Will you transcribe all the entries word for word, skipping the pictures they hold?

◇ ◇ ◇

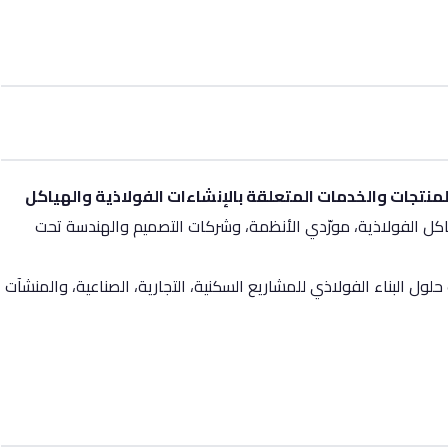
منتجات والخدمات المتعلقة بالإنشاءات الفولاذية والهياكل
كل الفولاذية، مورّدي الأنظمة، وشركات التصميم والهندسة تحت
لول البناء الفولاذي للمشاريع السكنية، التجارية، الصناعية، والمنشآت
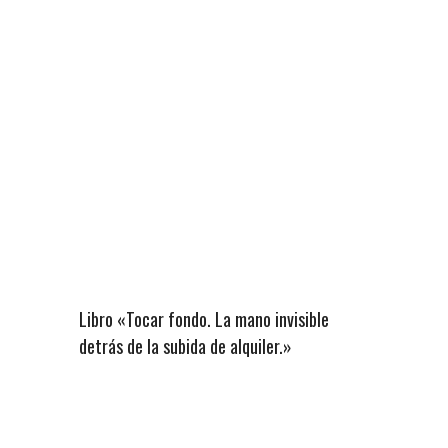
Libro «Tocar fondo. La mano invisible
detrás de la subida de alquiler.»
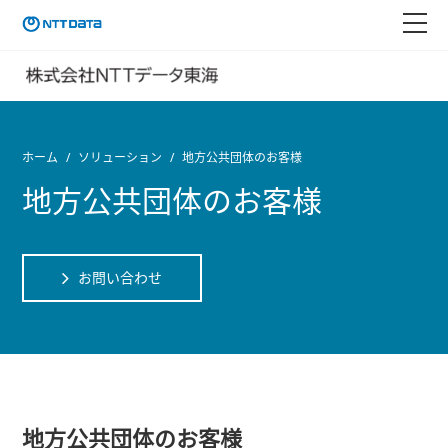
ホーム
ソリューション
地方公共団体のお客様
地方公共団体のお客様
お問い合わせ
地方公共団体のお客様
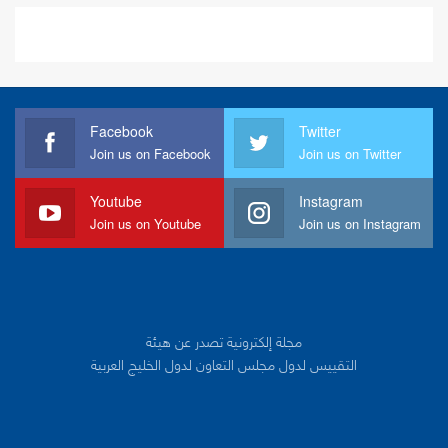
Facebook
Twitter
Join us on Facebook
Join us on Twitter
Youtube
Instagram
Join us on Youtube
Join us on Instagram
مجلة إلكترونية تصدر عن هيئة
التقييس لدول مجلس التعاون لدول الخليج العربية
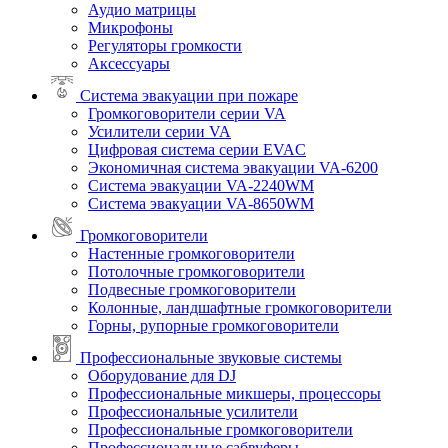
Аудио матрицы
Микрофоны
Регуляторы громкости
Аксессуары
Система эвакуации при пожаре
Громкоговорители серии VA
Усилители серии VA
Цифровая система серии EVAC
Экономичная система эвакуации VA-6200
Система эвакуации VA-2240WM
Система эвакуации VA-8650WM
Громкоговорители
Настенные громкоговорители
Потолочные громкоговорители
Подвесные громкоговорители
Колонные, ландшафтные громкоговорители
Горны, рупорные громкоговорители
Профессиональные звуковые системы
Оборудование для DJ
Профессиональные микшеры, процессоры
Профессиональные усилители
Профессиональные громкоговорители
Профессиональные сабвуферы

◇ ◇ ◇

▶ **Task solution**:
منتجات والخدمات المتعلقة بالإنشاءات الفولاذية والهياكل
كل الفولاذية، مورّدي الأنظمة، وشركات التصميم والهندسة تحت
لول البناء الفولاذي للمشاريع السكنية، التجارية، الصناعية، والمنشآت
Libro «Tocar fondo. La mano invisible
detrás de la subida de alquiler.»
ホーム
ソリューション
地方公共団体のお客様
地方公共団体のお客様
お問い合わせ
地方公共団体のお客様
Facebook
Twitter
Join us on Facebook
Join us on Twitter
Youtube
Instagram
Join us on Youtube
Join us on Instagram
مجلة إلكترونية تصدر عن هيئة
التقييس لدول مجلس التعاون لدول الخليج العربية
Аудио матрицы
Микрофоны
Регуляторы громкости
Аксессуары
Система эвакуации при пожаре
Громкоговорители серии VA
Усилители серии VA
Цифровая система серии EVAC
Экономичная система эвакуации VA-6200
Система эвакуации VA-2240WM
Система эвакуации VA-8650WM
Громкоговорители
Настенные громкоговорители
Потолочные громкоговорители
Подвесные громкоговорители
Колонные, ландшафтные громкоговорители
Горны, рупорные громкоговорители
Профессиональные звуковые системы
Оборудование для DJ
Профессиональные микшеры, процессоры
Профессиональные усилители
Профессиональные громкоговорители
Профессиональные сабвуферы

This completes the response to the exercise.